## ASSIGNMENT
From the line below that contains "eeply missed by" to the line that contains "Webex Suite Solution", repeat every line exactly, both ends included, and nothing else.
··········
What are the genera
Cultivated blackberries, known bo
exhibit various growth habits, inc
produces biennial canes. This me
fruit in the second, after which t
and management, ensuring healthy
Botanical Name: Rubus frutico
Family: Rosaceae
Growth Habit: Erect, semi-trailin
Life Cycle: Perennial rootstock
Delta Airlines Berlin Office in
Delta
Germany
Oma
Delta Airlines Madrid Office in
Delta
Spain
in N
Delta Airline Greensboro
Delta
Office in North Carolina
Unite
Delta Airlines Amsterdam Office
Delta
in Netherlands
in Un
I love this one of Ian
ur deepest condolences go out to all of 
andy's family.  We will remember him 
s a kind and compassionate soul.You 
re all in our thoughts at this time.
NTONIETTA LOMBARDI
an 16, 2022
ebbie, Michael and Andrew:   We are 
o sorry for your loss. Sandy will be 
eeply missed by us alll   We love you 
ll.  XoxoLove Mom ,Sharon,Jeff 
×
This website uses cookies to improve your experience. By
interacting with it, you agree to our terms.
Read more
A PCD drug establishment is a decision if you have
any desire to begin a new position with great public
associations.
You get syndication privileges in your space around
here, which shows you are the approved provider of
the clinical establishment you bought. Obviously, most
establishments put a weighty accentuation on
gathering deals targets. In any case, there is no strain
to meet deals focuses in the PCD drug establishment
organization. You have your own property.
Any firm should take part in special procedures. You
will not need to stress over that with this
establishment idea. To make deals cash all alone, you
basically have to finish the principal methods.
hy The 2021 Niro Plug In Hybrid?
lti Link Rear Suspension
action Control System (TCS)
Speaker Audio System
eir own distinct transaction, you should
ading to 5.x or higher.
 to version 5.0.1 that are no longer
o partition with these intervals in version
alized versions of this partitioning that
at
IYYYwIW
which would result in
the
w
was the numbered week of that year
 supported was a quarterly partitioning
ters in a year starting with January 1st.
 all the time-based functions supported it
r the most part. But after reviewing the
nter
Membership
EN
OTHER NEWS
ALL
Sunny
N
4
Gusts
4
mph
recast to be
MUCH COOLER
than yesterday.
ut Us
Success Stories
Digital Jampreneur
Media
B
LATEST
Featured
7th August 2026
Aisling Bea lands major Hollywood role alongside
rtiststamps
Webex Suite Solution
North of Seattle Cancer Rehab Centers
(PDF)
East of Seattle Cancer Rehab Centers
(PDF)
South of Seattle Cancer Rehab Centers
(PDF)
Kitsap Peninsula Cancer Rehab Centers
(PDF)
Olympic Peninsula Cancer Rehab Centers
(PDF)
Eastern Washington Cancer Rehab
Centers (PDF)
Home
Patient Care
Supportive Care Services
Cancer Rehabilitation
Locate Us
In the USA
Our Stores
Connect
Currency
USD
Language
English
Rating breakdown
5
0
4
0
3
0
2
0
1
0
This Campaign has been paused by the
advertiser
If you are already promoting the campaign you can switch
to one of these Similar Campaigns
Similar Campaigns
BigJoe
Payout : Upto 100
··········
## FINISHED TASK
eeply missed by us alll   We love you 
ll.  XoxoLove Mom ,Sharon,Jeff 
×
This website uses cookies to improve your experience. By
interacting with it, you agree to our terms.
Read more
A PCD drug establishment is a decision if you have
any desire to begin a new position with great public
associations.
You get syndication privileges in your space around
here, which shows you are the approved provider of
the clinical establishment you bought. Obviously, most
establishments put a weighty accentuation on
gathering deals targets. In any case, there is no strain
to meet deals focuses in the PCD drug establishment
organization. You have your own property.
Any firm should take part in special procedures. You
will not need to stress over that with this
establishment idea. To make deals cash all alone, you
basically have to finish the principal methods.
hy The 2021 Niro Plug In Hybrid?
lti Link Rear Suspension
action Control System (TCS)
Speaker Audio System
eir own distinct transaction, you should
ading to 5.x or higher.
 to version 5.0.1 that are no longer
o partition with these intervals in version
alized versions of this partitioning that
at
IYYYwIW
which would result in
the
w
was the numbered week of that year
 supported was a quarterly partitioning
ters in a year starting with January 1st.
 all the time-based functions supported it
r the most part. But after reviewing the
nter
Membership
EN
OTHER NEWS
ALL
Sunny
N
4
Gusts
4
mph
recast to be
MUCH COOLER
than yesterday.
ut Us
Success Stories
Digital Jampreneur
Media
B
LATEST
Featured
7th August 2026
Aisling Bea lands major Hollywood role alongside
rtiststamps
Webex Suite Solution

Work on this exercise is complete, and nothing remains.